Файл: МЕДИЦИНА КАТАСТРОФ И МОБИЛИЗАЦИОННАЯ ПОДГОТОВКА ЗДРАВООХРАНЕНИЯ.doc
Добавлен: 07.02.2019
Просмотров: 11146
Скачиваний: 12
Рассматривая терроризм как явление, следует отметить ту ситуацию, при которой больница по разным причинам (криминогенным, политическим и военным) может оказаться захваченной террористами или вооруженными бандформированиями. В этих случаях медицинский персонал должен быть подготовлен к таким инцидентам заранее, знать и уметь применять на практике рекомендации по поведению заложников.

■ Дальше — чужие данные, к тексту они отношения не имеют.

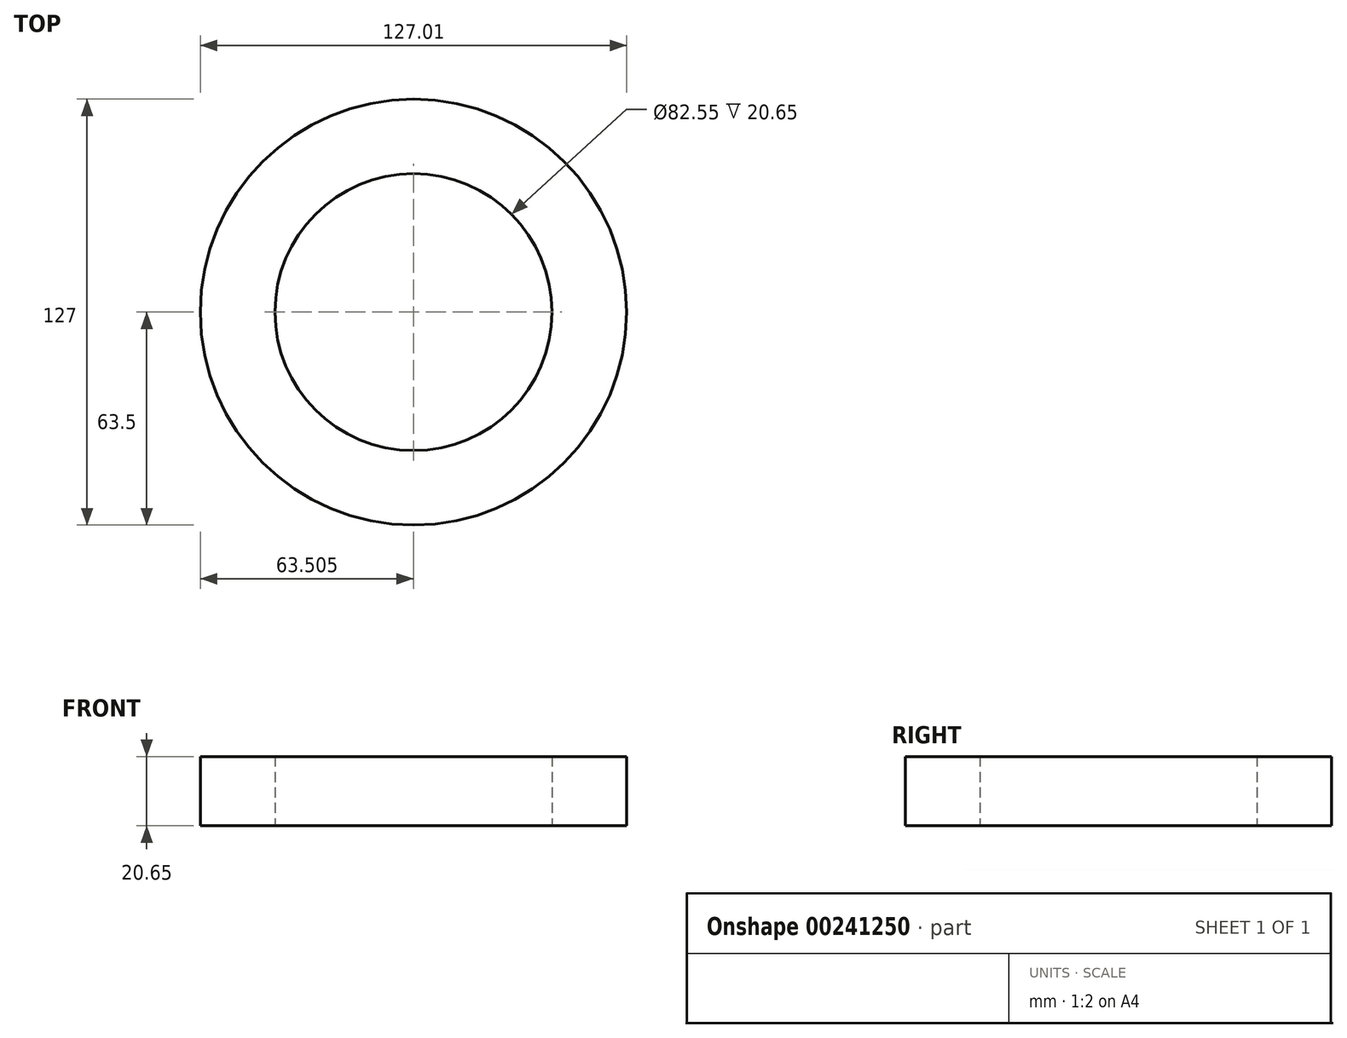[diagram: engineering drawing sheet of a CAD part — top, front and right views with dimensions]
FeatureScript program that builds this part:
annotation { "Feature Type Name" : "Feature", "Feature Type Description" : "" }
export const myFeature = defineFeature(function(context is Context, id is Id, definition is map)
    precondition{}
    {
        {
            var Q0;
            Q0=qCreatedBy(makeId("Front.planeOp"),FACE);
            var sketch = newSketch(context, id + "F0", { "sketchPlane" : qUnion([Q0])});
            skLineSegment(sketch, "E0.bottom", {"start": v(0, 0) * mm, "end": v(-3.17, 0) * mm});
            skLineSegment(sketch, "E0.top", {"start": v(0, 20.65) * mm, "end": v(-3.18, 20.65) * mm});
            skLineSegment(sketch, "E0.left", {"start": v(0, 0) * mm, "end": v(0, 20.65) * mm});
            skLineSegment(sketch, "E0.right", {"start": v(-3.17, 0) * mm, "end": v(-3.18, 20.65) * mm});
            skLineSegment(sketch, "E1", {"start": v(44.04, 0) * mm, "end": v(44.04, 38.94) * mm, "construction": true});
            skSolve(sketch);
        }
        {
            var Q0;
            Q0 = qSketchRegion(id + "F0", true);
            var Q1;
            Q1=sQuery(id+"F0.wireOp",EDGE,"E1");
            revolve(context, id + "F1", {"entities" : qUnion([Q0]), "axis" : qUnion([Q1]), "revolveType" : RevolveType.FULL});
        }
        {
            var Q0;
            Q0=qCreatedBy(makeId("Front.planeOp"),FACE);
            var sketch = newSketch(context, id + "F2", { "sketchPlane" : qUnion([Q0])});
            skLineSegment(sketch, "E2.bottom", {"start": v(0, 0) * mm, "end": v(-22.23, 0) * mm});
            skLineSegment(sketch, "E2.top", {"start": v(0, 20.65) * mm, "end": v(-22.23, 20.65) * mm});
            skLineSegment(sketch, "E2.left", {"start": v(0, 0) * mm, "end": v(0, 20.65) * mm});
            skLineSegment(sketch, "E2.right", {"start": v(-22.23, 0) * mm, "end": v(-22.23, 20.65) * mm});
            skLineSegment(sketch, "E3", {"start": v(0, 0) * mm, "end": v(41.28, 0) * mm});
            skLineSegment(sketch, "E4", {"start": v(41.28, 0) * mm, "end": v(41.28, 29.6) * mm, "construction": true});
            skSolve(sketch);
        }
        {
            var Q0;
            Q0 = qSketchRegion(id + "F2", true);
            var Q1;
            Q1=sQuery(id+"F2.wireOp",EDGE,"E4");
            revolve(context, id + "F3", {"operationType" : NewBodyOperationType.ADD, "entities" : qUnion([Q0]), "axis" : qUnion([Q1]), "revolveType" : RevolveType.FULL});
        }
    });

В частности, общими правилами в этих случаях являются:
- находясь внутри помещения, старайтесь расположиться возле капитальных стен здания ближе к окнам и выходам;
- не выделяйтесь своим поведением и внешним видом: не кричите, не требуйте ничего у террористов, не делайте резких движений;
- выполняйте все команды террористов, совершайте только разрешенные ими действия и не смотрите на них в упор;
- психологический настрой должен быть на спасение и понимание того, что помощь придет обязательно;
- при начале активных действий (штурм здания, самолета, вагона и т.п.) необходимо лечь на пол и закрыть голову руками;
- при явной угрозе гибели следует предпринять все возможное для спасения (бегство, прыжок из окна, нанесение поражающего повреждения террористу, завладение его оружием и т.п.).
В ряде случаев, ЛПУ могут оказаться в ЧС, связанных с угрозой взрыва, что обусловливает необходимость проведения экстренной эвакуация больных, персонала и имущества ЛПУ. Тактика действий персонала ЛПУ при возникновении таких ЧС изложена в разделе 3.10. настоящего руководства.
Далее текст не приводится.